---------- Passage du texte
Dans « Les nouveaux oracles » (CNRS éditions), un docteur en neurosciences et un politiste cherchent à informer les citoyens sur les opportunités et les dangers des prédictions établies par les algorithmes. Ils y voient un enjeu individuel de liberté et de sécurité mais aussi un enjeu collectif de souveraineté.
Les oracles, eux aussi, se numérisent. L’avenir était connu par la vision dans les récits mythologiques. Il est désormais révélé par des algorithmes capables de restituer des lois statistiques censées se réitérer dans le futur. L’« intelligence artificielle » (IA) ne repose plus en effet sur la programmation d’une machine à partir de certaines règles.
Dès lors qu’elle est alimentée par une quantité énorme de données, la machine est désormais capable d’apprendre par elle-même les règles les plus efficaces (machine learning) et elle peut aussi lier en réseau des neurones artificiels (deep learning).
--------------------
▶ _Consigne 1_: Chez quel éditeur le passage indique-t-il que « Les nouveaux oracles » est paru ?
▶ _Consigne 2_: Recopiez le passage depuis « Dès lors qu’elle » jusqu'à « artificiels (deep learning). », ces deux bornes comprises.
▶ _Consigne 3_: Poursuivez la rédaction du passage sur les algorithmes prédictifs à la suite de sa dernière phrase.
Les lignes n'ont aucun lien avec le passage.
---------- Lignes fournies
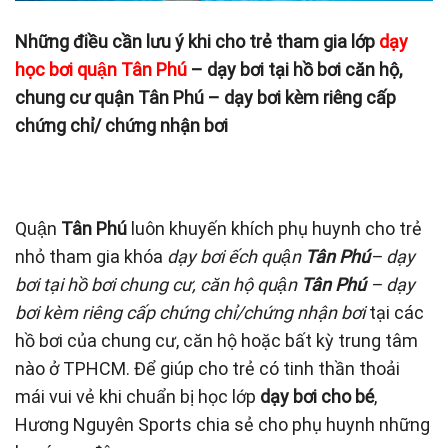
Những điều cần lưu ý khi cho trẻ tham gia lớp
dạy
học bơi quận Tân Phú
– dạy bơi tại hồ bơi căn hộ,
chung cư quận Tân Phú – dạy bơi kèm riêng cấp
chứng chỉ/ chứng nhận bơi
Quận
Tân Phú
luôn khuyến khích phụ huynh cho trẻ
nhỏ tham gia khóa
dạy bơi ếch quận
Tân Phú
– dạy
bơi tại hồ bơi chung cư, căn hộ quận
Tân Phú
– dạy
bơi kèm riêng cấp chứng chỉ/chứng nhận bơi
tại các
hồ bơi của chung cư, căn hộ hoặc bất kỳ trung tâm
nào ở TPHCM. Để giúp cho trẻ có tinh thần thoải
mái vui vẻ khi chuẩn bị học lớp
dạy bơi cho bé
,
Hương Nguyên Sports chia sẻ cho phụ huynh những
--------------------
---------- Lignes fournies
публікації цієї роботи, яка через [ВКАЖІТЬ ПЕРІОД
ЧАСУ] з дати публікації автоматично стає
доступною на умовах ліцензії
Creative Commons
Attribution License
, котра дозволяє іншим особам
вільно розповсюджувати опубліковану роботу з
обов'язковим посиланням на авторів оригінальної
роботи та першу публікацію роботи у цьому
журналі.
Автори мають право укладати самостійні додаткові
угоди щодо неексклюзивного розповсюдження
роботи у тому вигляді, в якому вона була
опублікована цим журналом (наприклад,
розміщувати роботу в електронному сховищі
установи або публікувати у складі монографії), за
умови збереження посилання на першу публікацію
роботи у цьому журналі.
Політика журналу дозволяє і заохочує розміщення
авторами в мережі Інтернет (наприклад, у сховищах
--------------------
▶ _Réponse 1_: CNRS éditions

▶ _Réponse 2_:
Dès lors qu’elle est alimentée par une quantité énorme de données, la machine est désormais capable d’apprendre par elle-même les règles les plus efficaces (machine learning) et elle peut aussi lier en réseau des neurones artificiels (deep learning).

▶ _Réponse 3_:
Le foyer de ces nouvelles techniques est sans surprise la Californie, point d’intersection des fantasmes hollywoodiens et de la technomania de la Silicon Valley. Le film Minority Report (2002) pourrait, grâce à elles, sortir du domaine de la fiction. Il deviendrait alors possible d’arrêter un individu pour un crime pas encore commis.
Opportunité ou menace ?
Malgré ce qu’indique le sous-titre, Les nouveaux oracles (CNRS éditions) ne se contente pas d’explorer « comment les algorithmes président le crime ». Au-delà du constat, Vincent Berthet, docteur en sciences cognitives, et Léo Amsellem, politiste, questionnent avec pédagogie le « pourquoi ? » et le « pour quoi ? » des nouvelles techniques prédictives.
Ils cherchent dans ces pages à échapper à deux écueils récurrents : la fascination pour la toute-puissance supposée de techniques dont l’essor libérerait l’humanité de tous maux et de tout risque ou, à l’inverse, le rejet en bloc de techniques jugées fatalement dangereuses et inefficaces. Leur plume semble toutefois les trahir, par exemple lorsqu’ils choisissent de voir dans les changements actuels une « opportunité plutôt qu’une menace » ou quand ils achèvent leur ouvrage sur une étonnante envolée lyrique.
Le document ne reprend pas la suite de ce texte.